• _Bounding box entries_
╭──
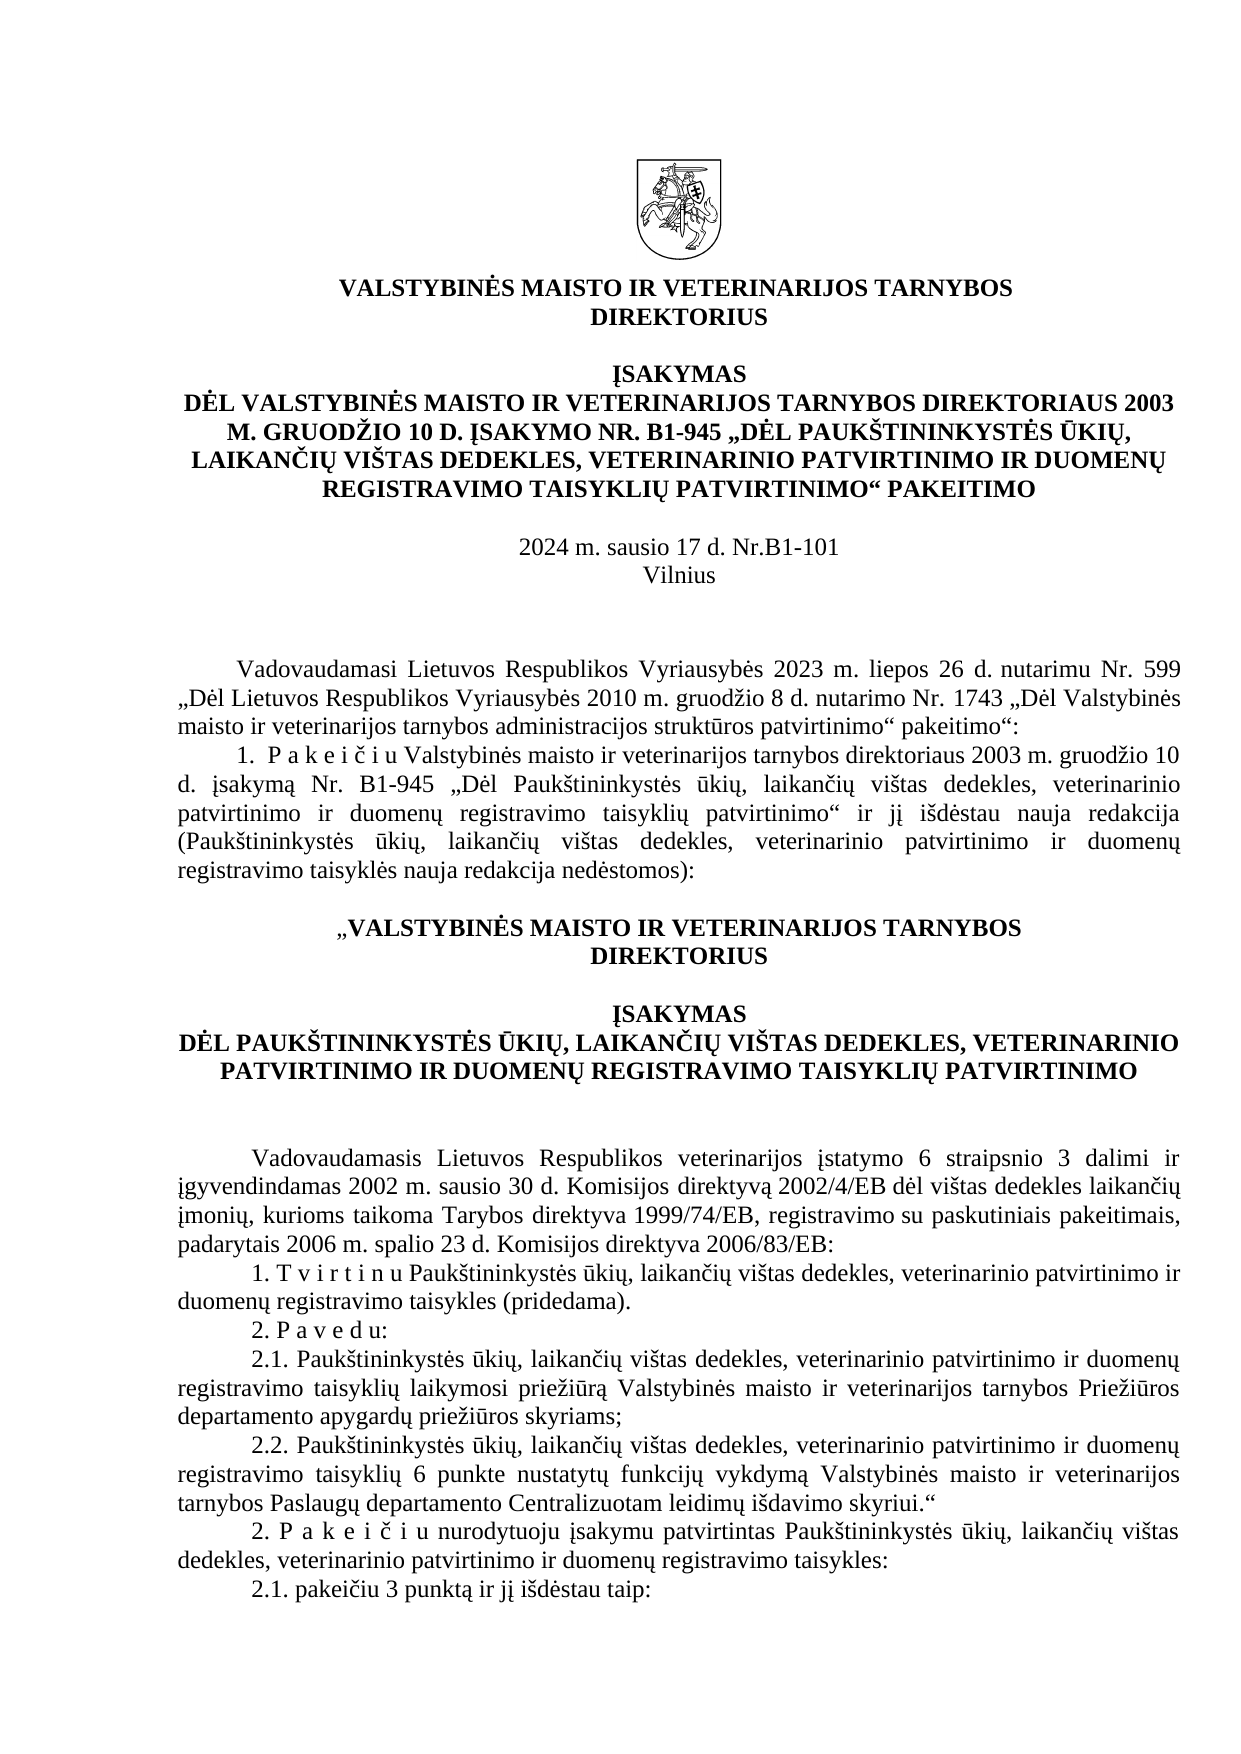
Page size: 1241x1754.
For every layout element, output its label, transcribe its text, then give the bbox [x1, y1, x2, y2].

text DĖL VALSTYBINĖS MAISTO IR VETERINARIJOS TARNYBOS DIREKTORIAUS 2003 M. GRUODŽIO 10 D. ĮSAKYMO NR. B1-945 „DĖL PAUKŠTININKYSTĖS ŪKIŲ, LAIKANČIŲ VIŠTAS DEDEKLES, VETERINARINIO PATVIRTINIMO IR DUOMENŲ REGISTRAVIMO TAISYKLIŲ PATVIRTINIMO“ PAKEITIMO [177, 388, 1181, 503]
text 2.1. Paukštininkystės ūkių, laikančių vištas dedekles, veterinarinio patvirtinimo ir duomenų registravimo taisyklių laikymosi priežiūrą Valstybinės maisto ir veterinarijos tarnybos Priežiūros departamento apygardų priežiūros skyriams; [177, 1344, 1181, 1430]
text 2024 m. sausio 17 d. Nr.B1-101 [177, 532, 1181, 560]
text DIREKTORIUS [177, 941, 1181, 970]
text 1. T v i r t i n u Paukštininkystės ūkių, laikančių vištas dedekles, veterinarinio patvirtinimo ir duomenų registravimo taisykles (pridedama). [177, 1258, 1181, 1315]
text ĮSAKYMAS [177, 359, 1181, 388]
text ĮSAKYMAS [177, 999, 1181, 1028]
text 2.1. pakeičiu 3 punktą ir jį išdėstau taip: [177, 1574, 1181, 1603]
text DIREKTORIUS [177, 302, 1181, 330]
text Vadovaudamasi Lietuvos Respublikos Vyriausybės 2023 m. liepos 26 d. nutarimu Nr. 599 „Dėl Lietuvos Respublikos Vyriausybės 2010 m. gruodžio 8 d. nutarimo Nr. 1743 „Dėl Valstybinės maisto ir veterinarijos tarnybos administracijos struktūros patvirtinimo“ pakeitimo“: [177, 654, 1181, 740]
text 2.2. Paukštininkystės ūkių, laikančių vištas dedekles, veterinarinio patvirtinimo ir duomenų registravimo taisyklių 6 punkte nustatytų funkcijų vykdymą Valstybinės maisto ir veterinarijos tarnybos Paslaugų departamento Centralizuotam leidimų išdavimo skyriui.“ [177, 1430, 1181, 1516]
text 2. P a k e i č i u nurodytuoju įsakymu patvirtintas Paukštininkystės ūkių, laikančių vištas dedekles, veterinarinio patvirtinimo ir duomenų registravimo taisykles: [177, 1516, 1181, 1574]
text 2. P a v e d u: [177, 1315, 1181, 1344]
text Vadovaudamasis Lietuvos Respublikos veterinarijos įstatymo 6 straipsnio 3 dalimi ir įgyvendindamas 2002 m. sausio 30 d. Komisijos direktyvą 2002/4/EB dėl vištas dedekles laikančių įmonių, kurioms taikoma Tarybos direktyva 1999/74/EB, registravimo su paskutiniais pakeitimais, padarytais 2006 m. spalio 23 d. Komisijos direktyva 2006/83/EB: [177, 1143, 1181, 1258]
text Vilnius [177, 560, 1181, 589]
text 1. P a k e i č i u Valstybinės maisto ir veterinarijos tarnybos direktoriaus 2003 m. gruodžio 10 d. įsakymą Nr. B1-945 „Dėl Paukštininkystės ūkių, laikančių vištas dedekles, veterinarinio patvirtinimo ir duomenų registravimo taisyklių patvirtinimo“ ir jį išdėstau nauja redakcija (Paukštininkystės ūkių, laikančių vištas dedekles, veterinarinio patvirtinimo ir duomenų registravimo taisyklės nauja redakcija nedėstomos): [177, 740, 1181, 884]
╰──
• _Task description_
Rewrite all of the rows above, swapping "Page size" for "Image size" and keeping every other character the same. Omit the pictures from your output.

• _Exercise output_
Image size: 1241x1754.
For every layout element, output its label, transcribe its text, then give the bbox [x1, y1, x2, y2].

text DĖL VALSTYBINĖS MAISTO IR VETERINARIJOS TARNYBOS DIREKTORIAUS 2003 M. GRUODŽIO 10 D. ĮSAKYMO NR. B1-945 „DĖL PAUKŠTININKYSTĖS ŪKIŲ, LAIKANČIŲ VIŠTAS DEDEKLES, VETERINARINIO PATVIRTINIMO IR DUOMENŲ REGISTRAVIMO TAISYKLIŲ PATVIRTINIMO“ PAKEITIMO [177, 388, 1181, 503]
text 2.1. Paukštininkystės ūkių, laikančių vištas dedekles, veterinarinio patvirtinimo ir duomenų registravimo taisyklių laikymosi priežiūrą Valstybinės maisto ir veterinarijos tarnybos Priežiūros departamento apygardų priežiūros skyriams; [177, 1344, 1181, 1430]
text 2024 m. sausio 17 d. Nr.B1-101 [177, 532, 1181, 560]
text DIREKTORIUS [177, 941, 1181, 970]
text 1. T v i r t i n u Paukštininkystės ūkių, laikančių vištas dedekles, veterinarinio patvirtinimo ir duomenų registravimo taisykles (pridedama). [177, 1258, 1181, 1315]
text ĮSAKYMAS [177, 359, 1181, 388]
text ĮSAKYMAS [177, 999, 1181, 1028]
text 2.1. pakeičiu 3 punktą ir jį išdėstau taip: [177, 1574, 1181, 1603]
text DIREKTORIUS [177, 302, 1181, 330]
text Vadovaudamasi Lietuvos Respublikos Vyriausybės 2023 m. liepos 26 d. nutarimu Nr. 599 „Dėl Lietuvos Respublikos Vyriausybės 2010 m. gruodžio 8 d. nutarimo Nr. 1743 „Dėl Valstybinės maisto ir veterinarijos tarnybos administracijos struktūros patvirtinimo“ pakeitimo“: [177, 654, 1181, 740]
text 2.2. Paukštininkystės ūkių, laikančių vištas dedekles, veterinarinio patvirtinimo ir duomenų registravimo taisyklių 6 punkte nustatytų funkcijų vykdymą Valstybinės maisto ir veterinarijos tarnybos Paslaugų departamento Centralizuotam leidimų išdavimo skyriui.“ [177, 1430, 1181, 1516]
text 2. P a k e i č i u nurodytuoju įsakymu patvirtintas Paukštininkystės ūkių, laikančių vištas dedekles, veterinarinio patvirtinimo ir duomenų registravimo taisykles: [177, 1516, 1181, 1574]
text 2. P a v e d u: [177, 1315, 1181, 1344]
text Vadovaudamasis Lietuvos Respublikos veterinarijos įstatymo 6 straipsnio 3 dalimi ir įgyvendindamas 2002 m. sausio 30 d. Komisijos direktyvą 2002/4/EB dėl vištas dedekles laikančių įmonių, kurioms taikoma Tarybos direktyva 1999/74/EB, registravimo su paskutiniais pakeitimais, padarytais 2006 m. spalio 23 d. Komisijos direktyva 2006/83/EB: [177, 1143, 1181, 1258]
text Vilnius [177, 560, 1181, 589]
text 1. P a k e i č i u Valstybinės maisto ir veterinarijos tarnybos direktoriaus 2003 m. gruodžio 10 d. įsakymą Nr. B1-945 „Dėl Paukštininkystės ūkių, laikančių vištas dedekles, veterinarinio patvirtinimo ir duomenų registravimo taisyklių patvirtinimo“ ir jį išdėstau nauja redakcija (Paukštininkystės ūkių, laikančių vištas dedekles, veterinarinio patvirtinimo ir duomenų registravimo taisyklės nauja redakcija nedėstomos): [177, 740, 1181, 884]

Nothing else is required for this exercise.